Sans entrer dans ces vaines polémiques, observons tout d’abord le travail de Littell : documentation remarquable ; construction précise et efficace du récit ; galerie de personnages hauts en couleur, dans le registre de l’abjection comme de l’admiration ; effort d’explication, encore et toujours, de cet événement majeur du XXe siècle que représente « la solution finale ». Saluons également le souffle épique qui traverse son roman dont les modèles sont à chercher plutôt dans la tragédie grecque que dans les œuvres plus intimistes de la littérature française contemporaine (Homère ou Euripide plus sûrement que Marguerite Duras !). Admirons enfin la générosité de ce livre qui fouille encore une fois, sans concession, les méandres de l’âme humaine sous l’aspect, ici, de l’un des plus brillants représentants du régime nazi, le « Doktor Aue », mélange de Brasillach et d’Ernst Jünger, qui est le narrateur du livre.
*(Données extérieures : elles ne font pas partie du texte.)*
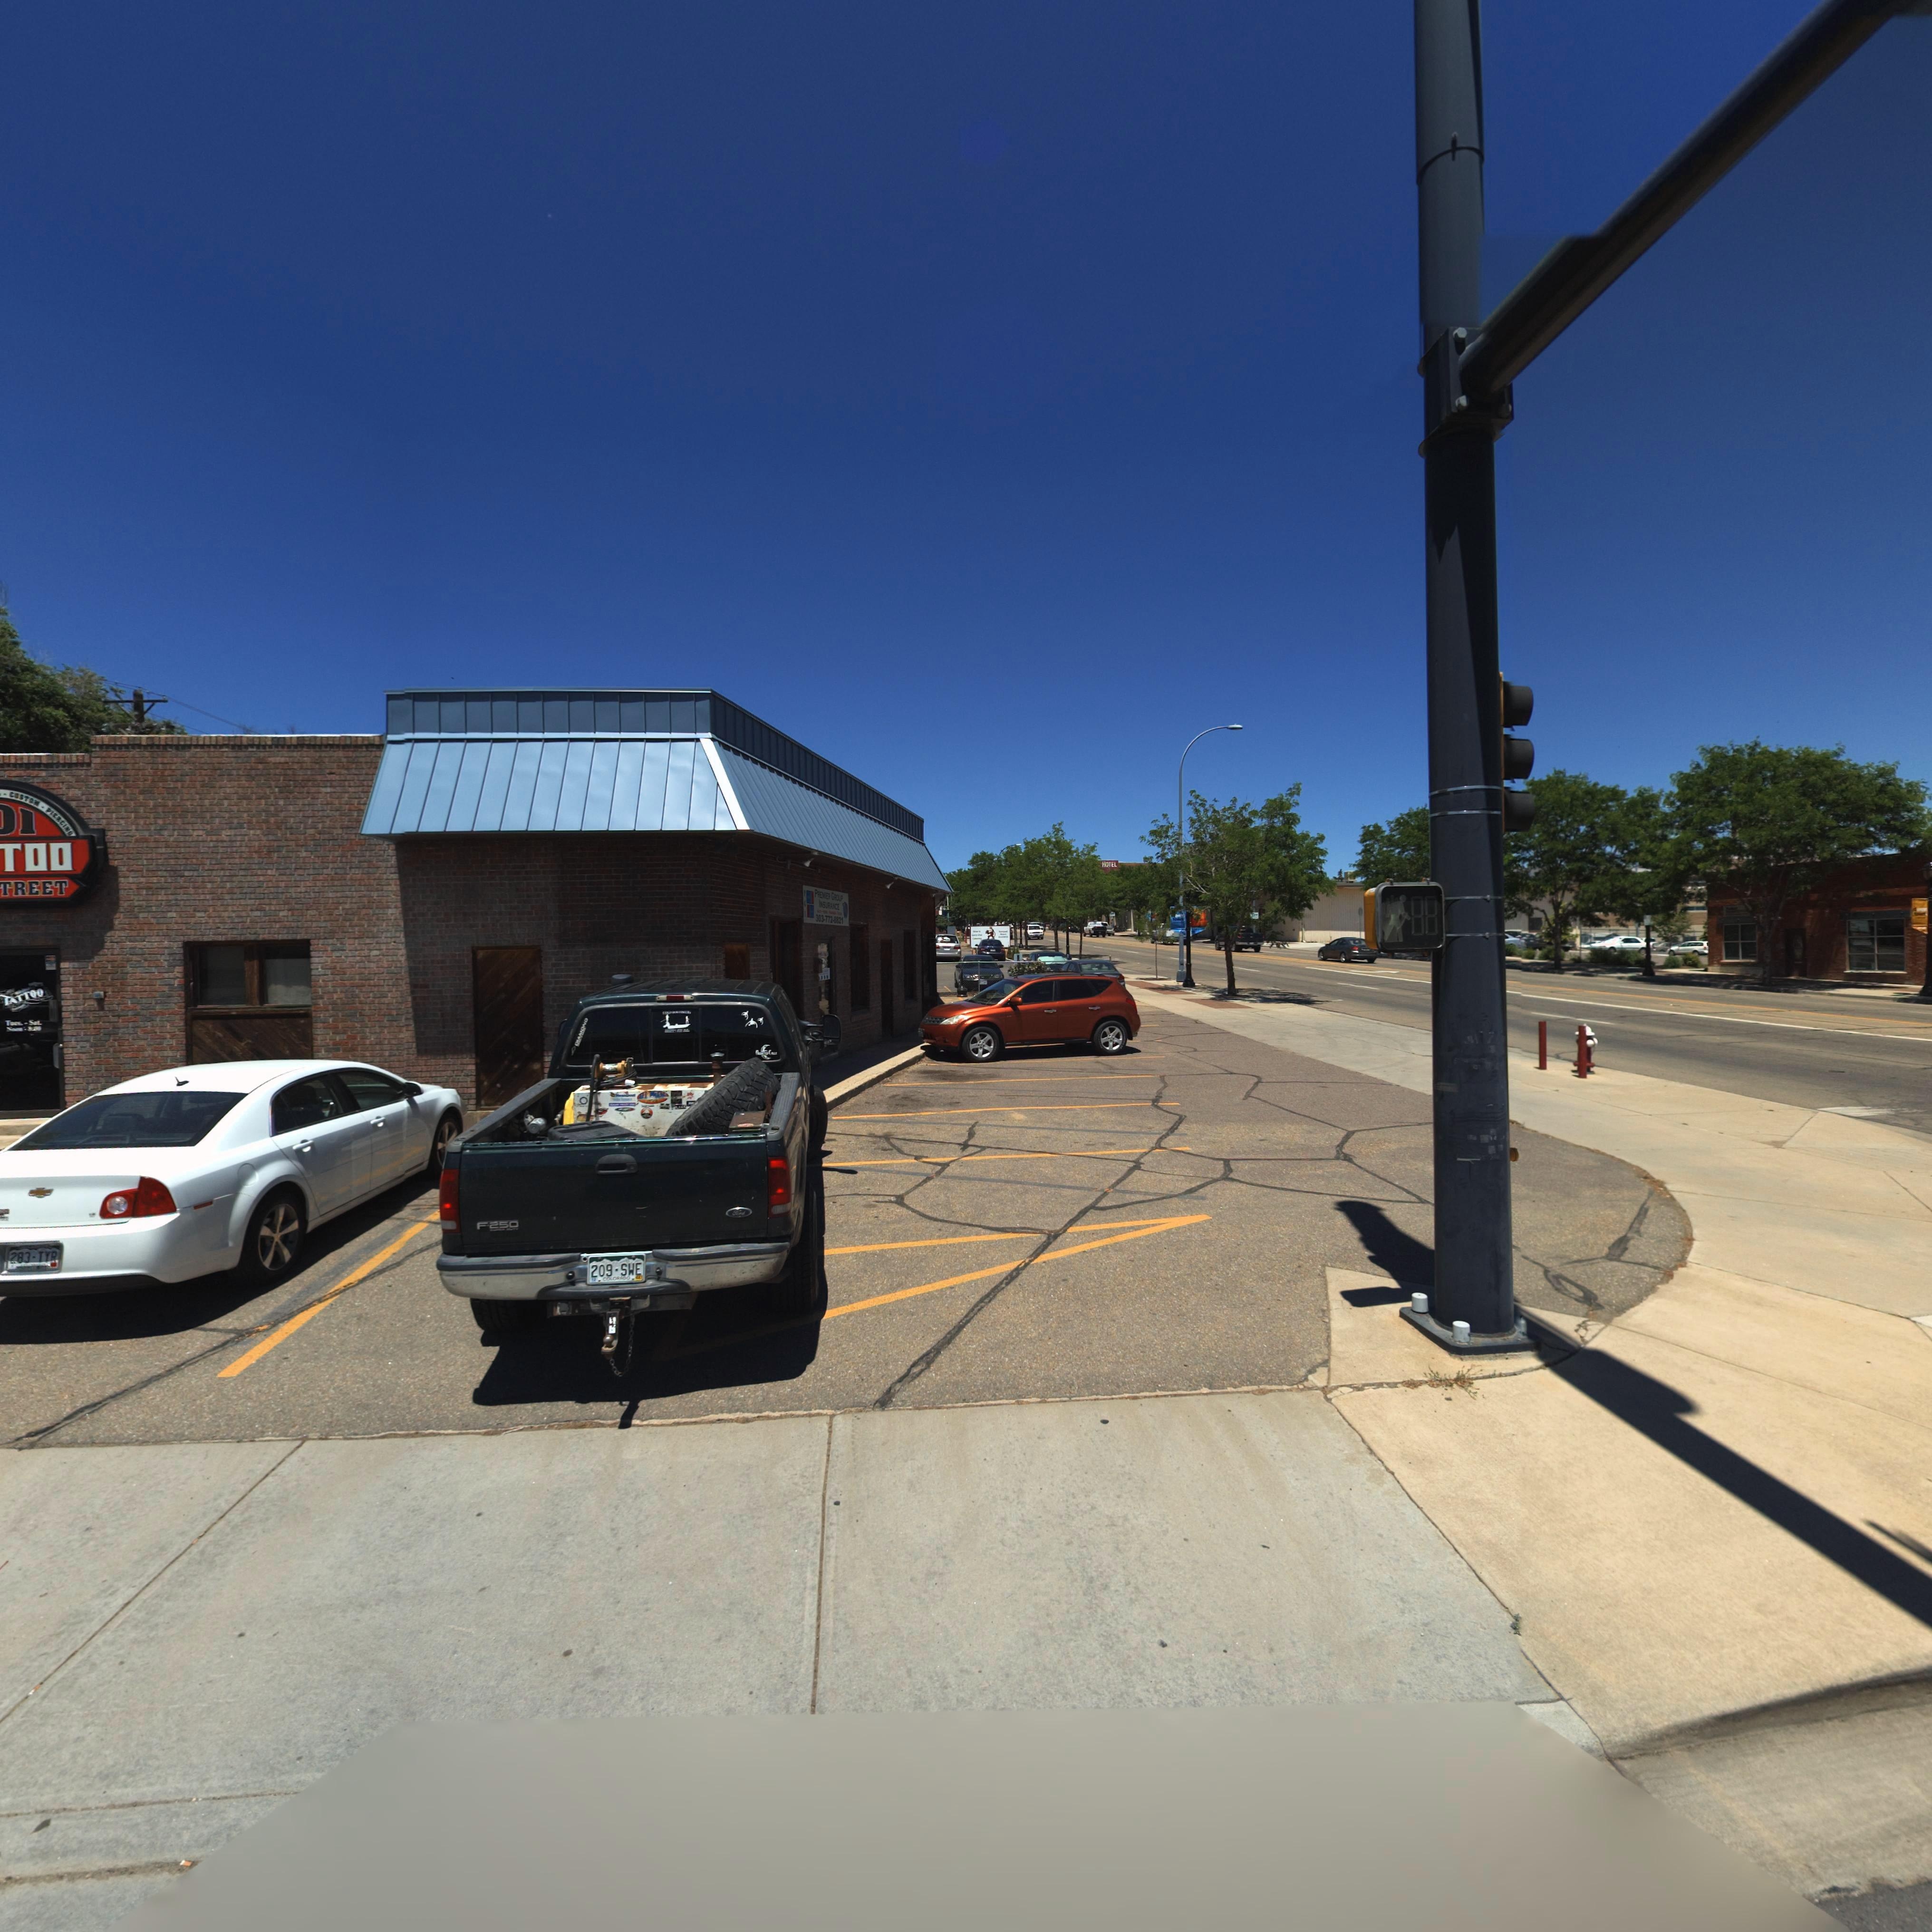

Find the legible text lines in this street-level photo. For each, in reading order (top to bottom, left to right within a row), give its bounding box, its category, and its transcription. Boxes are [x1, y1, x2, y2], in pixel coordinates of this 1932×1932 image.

[19, 807, 36, 834] StreetNumber: 1
[0, 841, 75, 872] BusinessName: TOO
[1101, 861, 1117, 867] BusinessName: HOTEL
[0, 880, 67, 896] BusinessName: TREET
[803, 889, 806, 918] BusinessName: PGI
[814, 889, 843, 902] BusinessName: PREM*ER GR**P
[819, 898, 840, 910] BusinessName: INSUR*NCE
[0, 987, 44, 1006] BusinessName: TATTOO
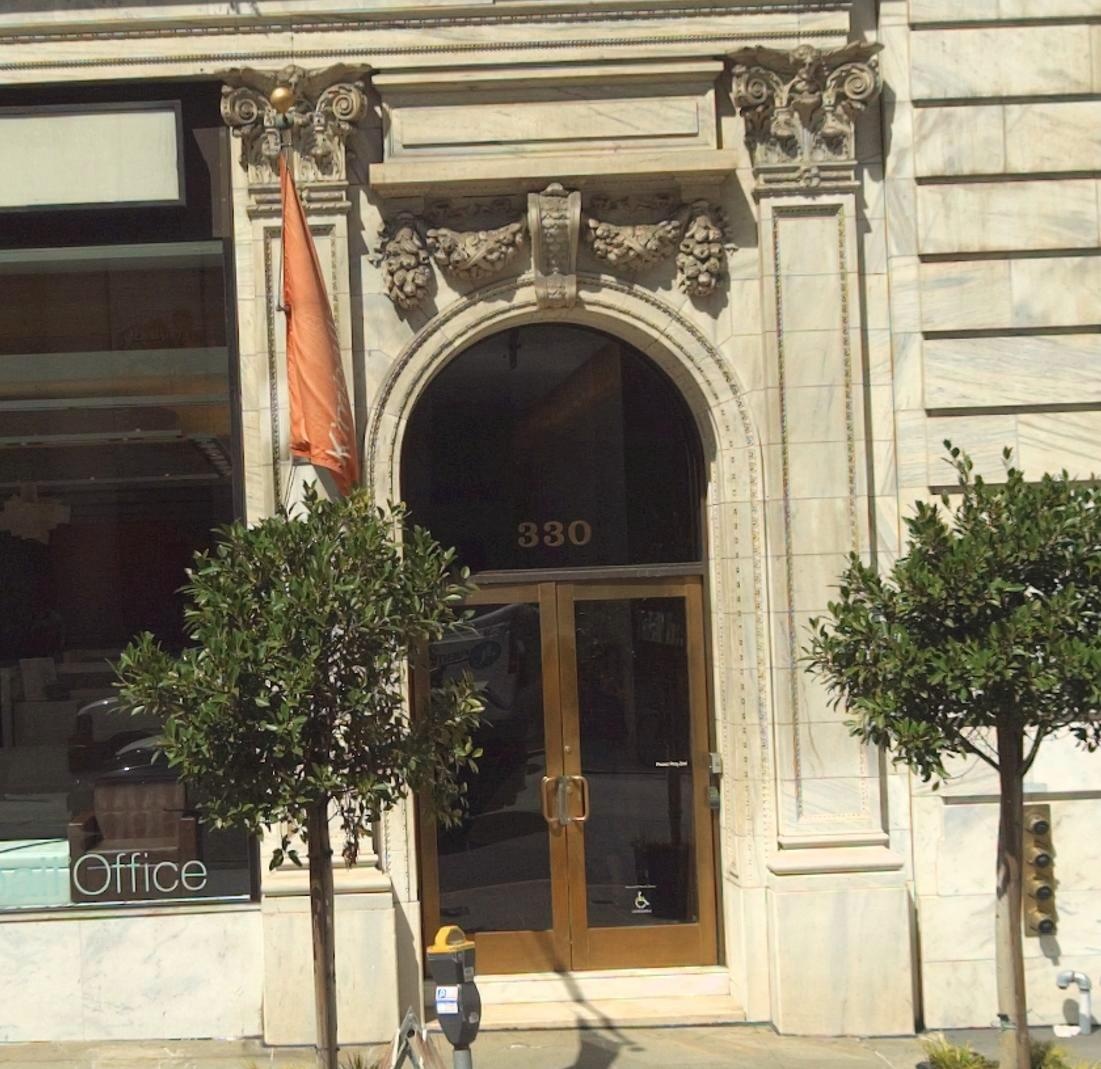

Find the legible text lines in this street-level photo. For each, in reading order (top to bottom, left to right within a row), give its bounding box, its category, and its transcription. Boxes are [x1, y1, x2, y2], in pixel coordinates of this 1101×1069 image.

[322, 430, 355, 473] None: K
[516, 518, 594, 551] StreetNumber: 330
[71, 850, 209, 896] None: Office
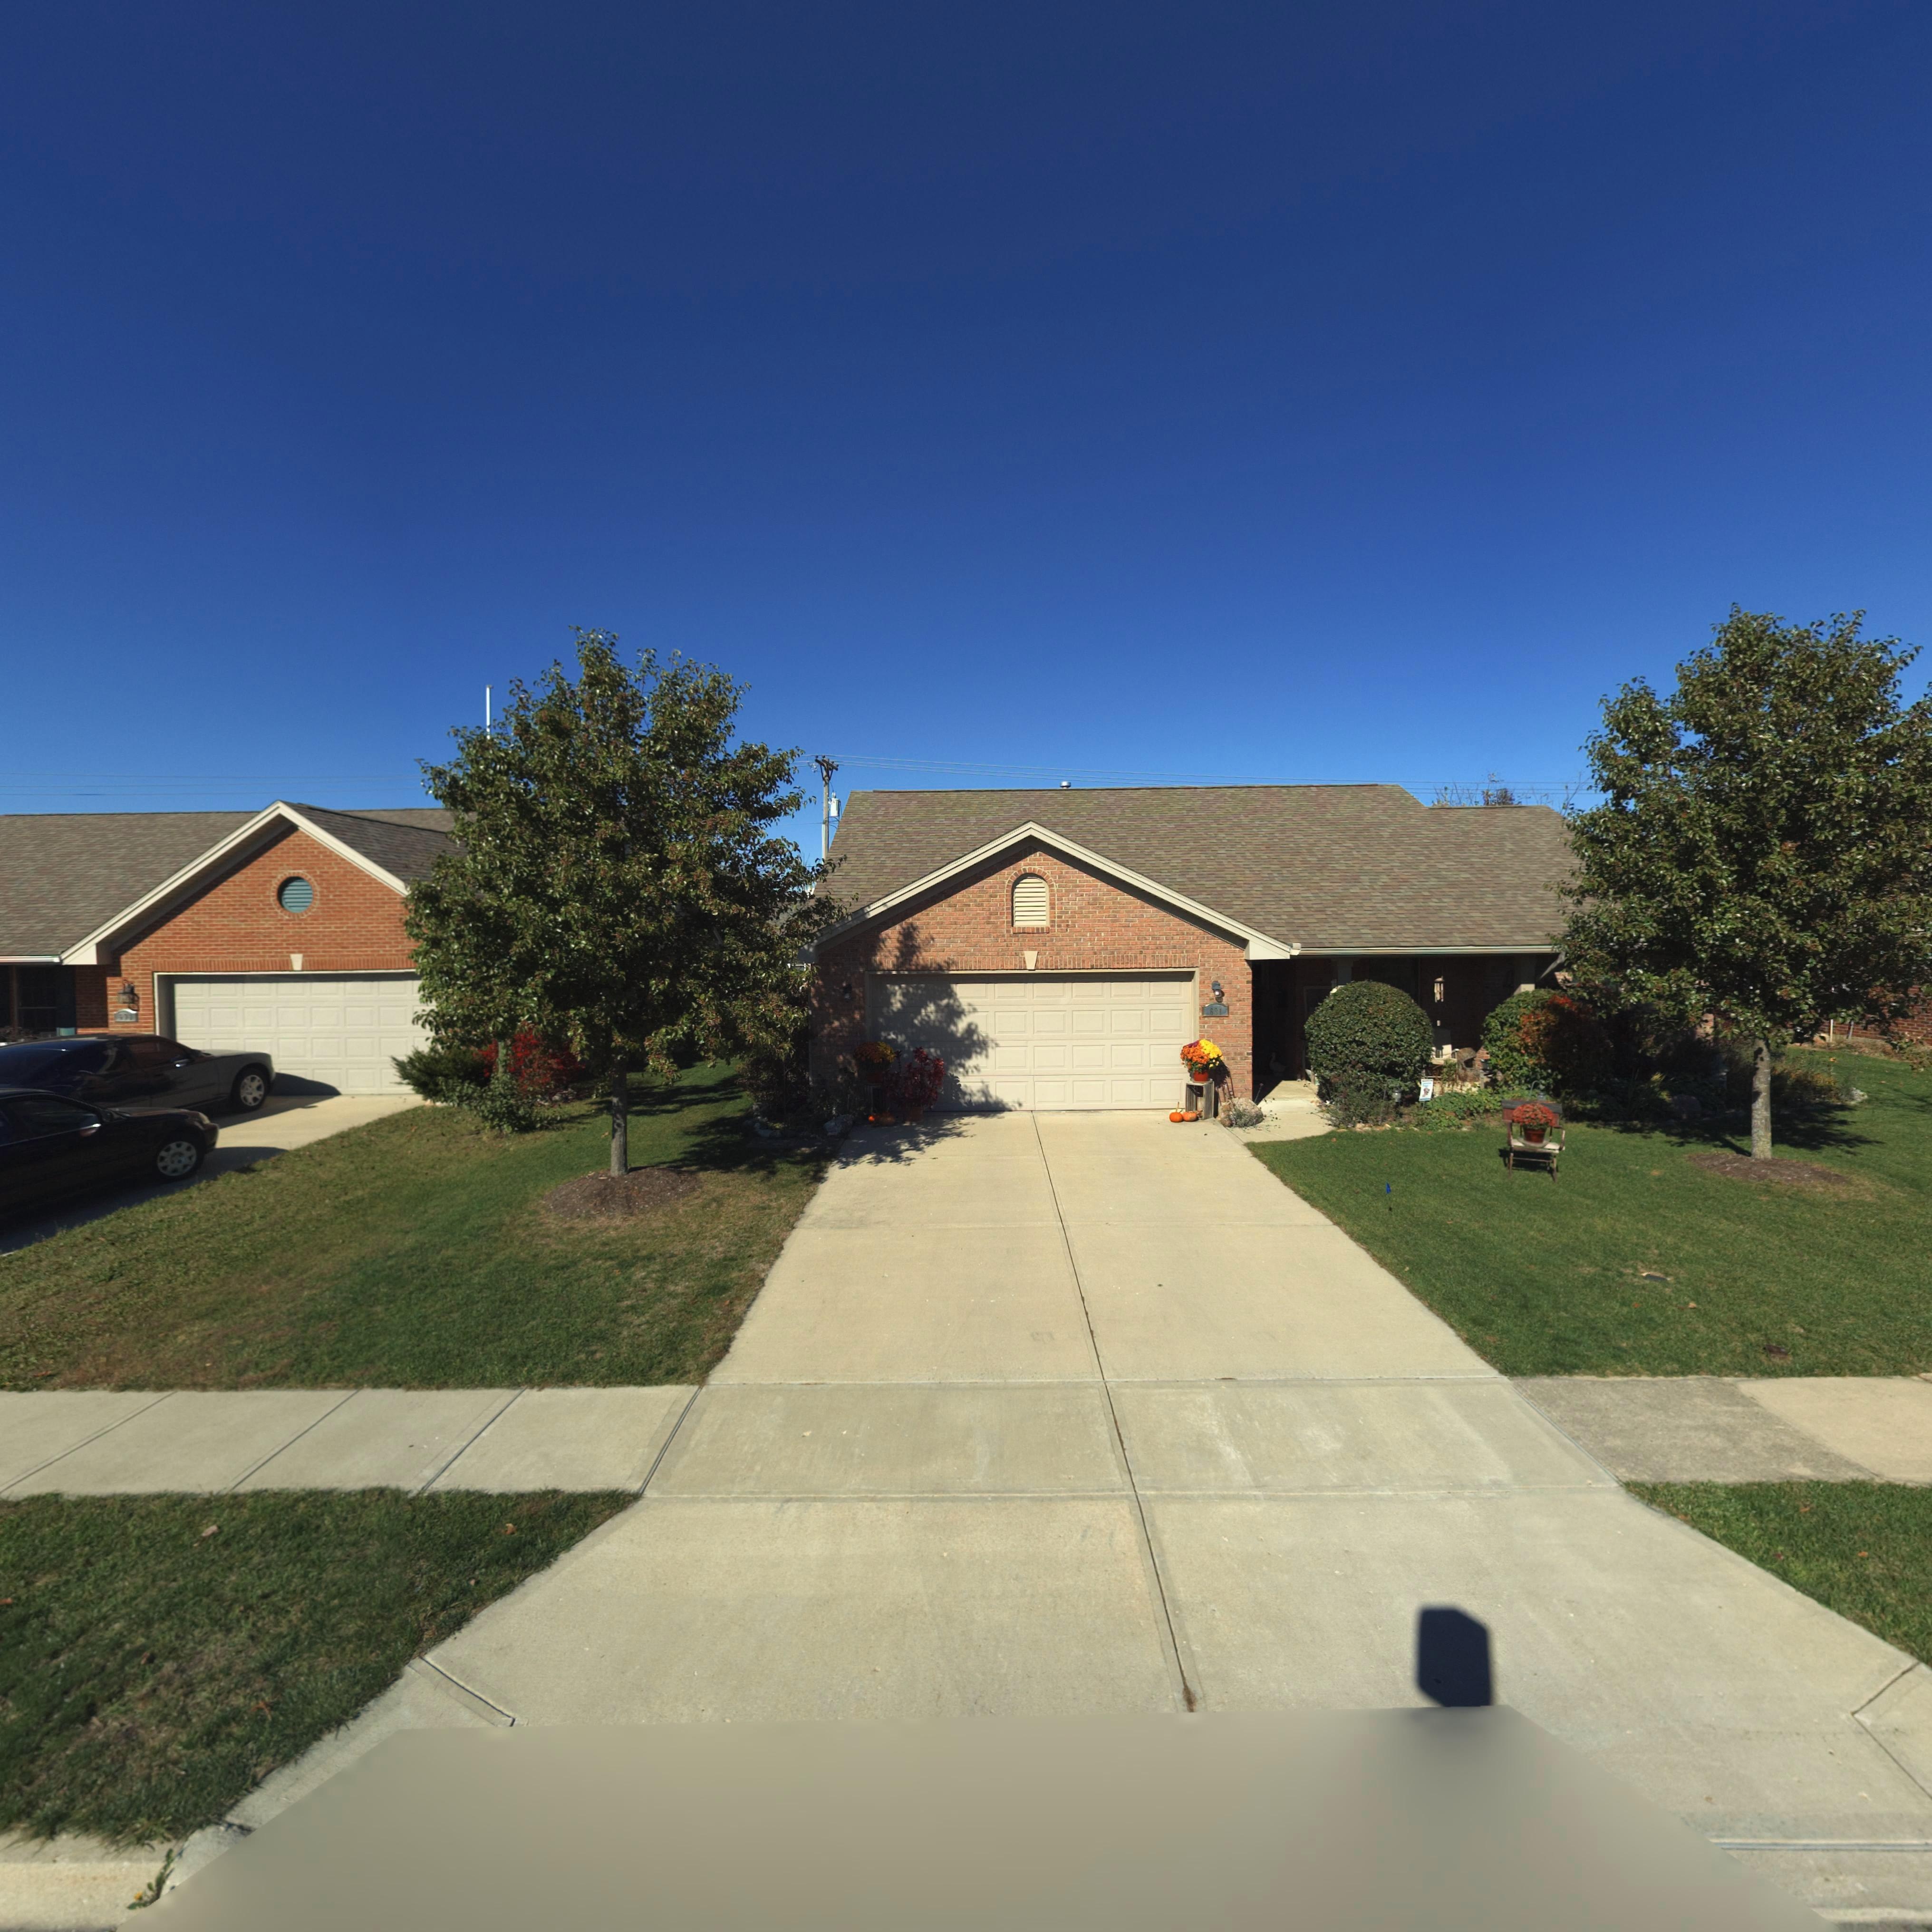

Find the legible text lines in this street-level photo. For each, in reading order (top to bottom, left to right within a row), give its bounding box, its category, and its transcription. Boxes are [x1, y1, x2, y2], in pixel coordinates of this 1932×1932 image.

Bien sûr, me direz-vous, Littell manque de style. On n’est pas ici chez Céline, Hemingway ou Ramuz. La phrase de Littell réserve peu de surprises. Elle est souvent purement dénotative. Mais l’essentiel, on l’a compris, est ailleurs : dans le souffle, le tempo, la fulgurance des images, la richesse des thèmes et des personnages. Autant de raisons pour lesquelles il faut lire sans tarder “Les Bienveillantes”. Comme le fameux “Vie et Destin” de Vassili Grossman, que l’Âge d’Homme publia il y a vingt ans et qui vient d’être repris dans la collection Bouquins chez Laffont. Pour mieux comprendre ce qui nous est arrivé.

Jean-Michel Olivier

* Les Bonnes Dames par Jean-Louis Kuffer, Bernard Campiche Éditeur, 2006.
** Les Bienveillantes par Jonathan Littell, Gallimard, 2006.